E quantos anos você tinha? Dezoito ou dezenove? Talvez dezessete. É, você tinha dezessete. Não podia nem beber, mas já bebia. Escondido, e quase sempre comigo. O gosto ardente do álcool descia pela garganta como saliva de um dragão. Eu não gostava, e provavelmente você também não. Mas era tão descolado beber, naquela época, com aquela idade.
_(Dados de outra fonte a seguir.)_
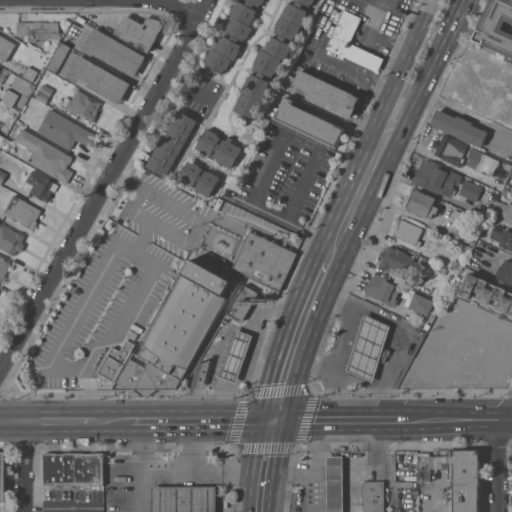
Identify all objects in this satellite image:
building: (252, 2)
building: (303, 2)
road: (178, 7)
road: (448, 8)
building: (80, 19)
building: (239, 20)
building: (289, 21)
building: (496, 25)
building: (497, 26)
building: (36, 30)
building: (38, 30)
building: (138, 31)
building: (140, 31)
road: (437, 31)
building: (233, 35)
road: (423, 36)
building: (350, 42)
building: (351, 42)
building: (5, 47)
building: (5, 47)
building: (111, 51)
building: (114, 51)
building: (221, 54)
building: (270, 56)
building: (58, 57)
building: (271, 58)
road: (424, 58)
building: (30, 73)
building: (86, 73)
building: (98, 78)
road: (188, 86)
building: (44, 93)
building: (326, 93)
building: (326, 93)
building: (250, 96)
building: (8, 97)
building: (10, 98)
building: (82, 104)
building: (83, 104)
road: (465, 114)
building: (309, 122)
building: (307, 123)
building: (457, 127)
building: (459, 127)
building: (66, 130)
building: (65, 131)
building: (207, 142)
building: (170, 143)
building: (172, 143)
building: (219, 147)
building: (448, 149)
building: (449, 149)
building: (226, 152)
building: (45, 156)
building: (46, 156)
building: (480, 161)
building: (482, 161)
road: (373, 166)
building: (508, 166)
building: (189, 173)
building: (2, 175)
building: (436, 177)
building: (199, 178)
building: (436, 178)
building: (510, 179)
building: (206, 182)
road: (305, 182)
building: (39, 185)
building: (38, 186)
road: (104, 186)
building: (470, 189)
building: (469, 190)
building: (505, 191)
road: (261, 202)
building: (420, 203)
building: (421, 203)
building: (504, 209)
building: (505, 209)
building: (21, 211)
building: (23, 212)
road: (200, 221)
building: (407, 231)
building: (408, 231)
building: (502, 236)
building: (501, 237)
building: (10, 239)
building: (10, 239)
road: (138, 250)
road: (504, 253)
building: (263, 260)
building: (264, 260)
building: (395, 260)
building: (396, 260)
building: (455, 263)
building: (3, 265)
building: (3, 267)
building: (505, 271)
building: (505, 271)
building: (450, 278)
building: (382, 289)
building: (383, 289)
building: (487, 292)
building: (485, 293)
building: (242, 303)
building: (419, 304)
building: (421, 304)
building: (241, 305)
building: (178, 330)
road: (407, 330)
building: (177, 331)
building: (132, 334)
road: (301, 339)
building: (367, 347)
building: (369, 347)
road: (253, 351)
building: (234, 355)
building: (235, 355)
building: (116, 360)
road: (336, 360)
building: (114, 361)
road: (315, 361)
traffic signals: (275, 419)
road: (341, 419)
road: (459, 419)
road: (203, 420)
road: (14, 422)
road: (61, 422)
road: (113, 422)
road: (191, 446)
road: (334, 454)
road: (503, 456)
road: (263, 464)
road: (312, 465)
road: (29, 467)
road: (132, 467)
building: (72, 468)
road: (197, 471)
building: (1, 476)
building: (3, 476)
building: (456, 476)
building: (457, 476)
building: (335, 483)
building: (333, 484)
building: (372, 495)
building: (374, 496)
building: (183, 498)
building: (184, 498)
E às vezes fumávamos também. Quer dizer, eu fumava. Você só gostava do cheiro. Coisa estranha. Eu sempre gostei de tudo, menos do cheiro que ficava. E até hoje fumo, aqui e ali, de vez em quando. Escondido da esposa, do chefe, da família. Até escondido de mim mesmo, às vezes. O cigarro é muito mais do que alimento de vício, mas uma parte material de ti que não quero perder.

Não posso.

As memórias vão embora devagar. Já não consigo lembrar da cor dos teus olhos, se você tinha as sobrancelhas finas ou grossas, se tua boca era pequena ou grande. Tua pele, em minha cabeça, é feita em dimensões de azul. Seu cabelo eu nunca esqueço. Cor de fogo. Mas também talvez seja só uma memória mal interpretada.
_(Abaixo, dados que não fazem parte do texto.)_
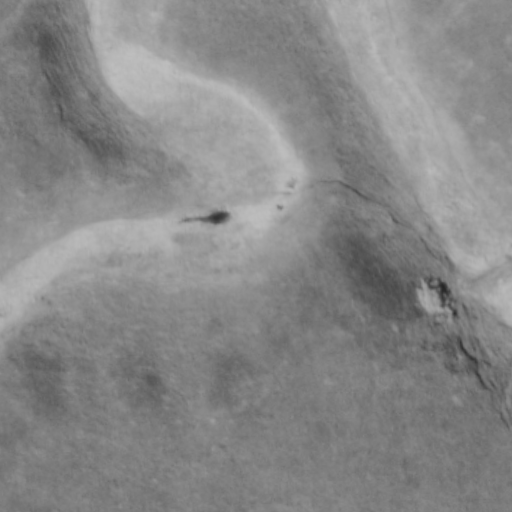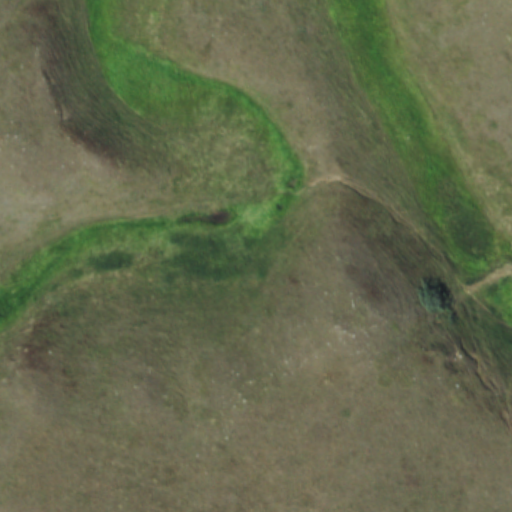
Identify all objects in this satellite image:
road: (483, 281)
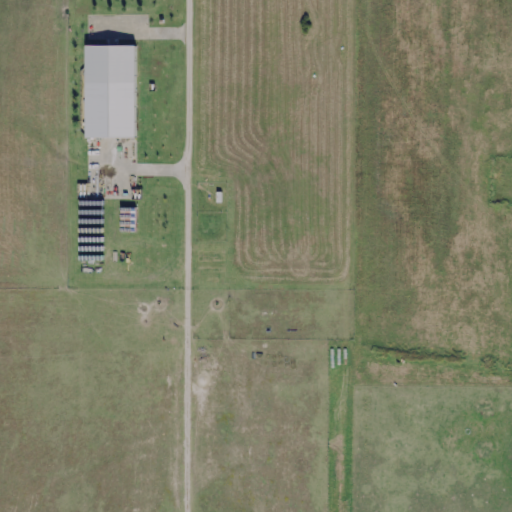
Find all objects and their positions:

Lembro de andarmos sob o calor da cidade, nadarmos numa piscina tão meia boca e que a minha primeira viagem de avião foi contigo. E você pegava a minha mão, para me guiar, ou só para estarmos juntos mesmo. Agora não te encontro mais. Nem debaixo do Sol, ou sob as mais profundas águas, tampouco no alto do céu. Ou eu só não enxergue bem o suficiente?

E apesar dos comentários e risinhos, nada disso importava. Eu podia passar semanas, meses, sem te ver e, quando via, parecia nunca ter nos separado. Podíamos segredar os mais profundos e profanos mistérios da alma e saber que estavam seguros.

E então você se foi. Sem dizer adeus, sem dar uma ligação, sem deixar uma nota. Foi para sempre. Deixou a corda abraçar o teu pescoço e saltou para a escuridão. E se foi.

Se foi. Se foi. Se foi. Se foi.

E se foi. Estou repetindo porque, ainda hoje, não acredito. E lembro de pensar que a qualquer momento você abriria os olhos. Olhos que já não têm mais cor. Mas não abriu. Um buraco apareceu e ia de um extremo ao outro. Não só no meu coração e na minha alma, mas também no mundo. O que você era, aqui dentro. O que poderia ser, lá fora.

E o que você ainda é.

Eu tenho trinta e três anos agora. E já não sou mais o mesmo, em nenhum aspecto. As células do meu corpo morreram e foram substituídas, o meu rosto mudou, ganhou rugas, ganhei marcas, cicatrizes, dores e alegrias. Falhei em provas, fui demitido, tive o coração partido. Mas também realizei sonhos, conheci lugares e tive meus amores. Ninguém segura a minha mão.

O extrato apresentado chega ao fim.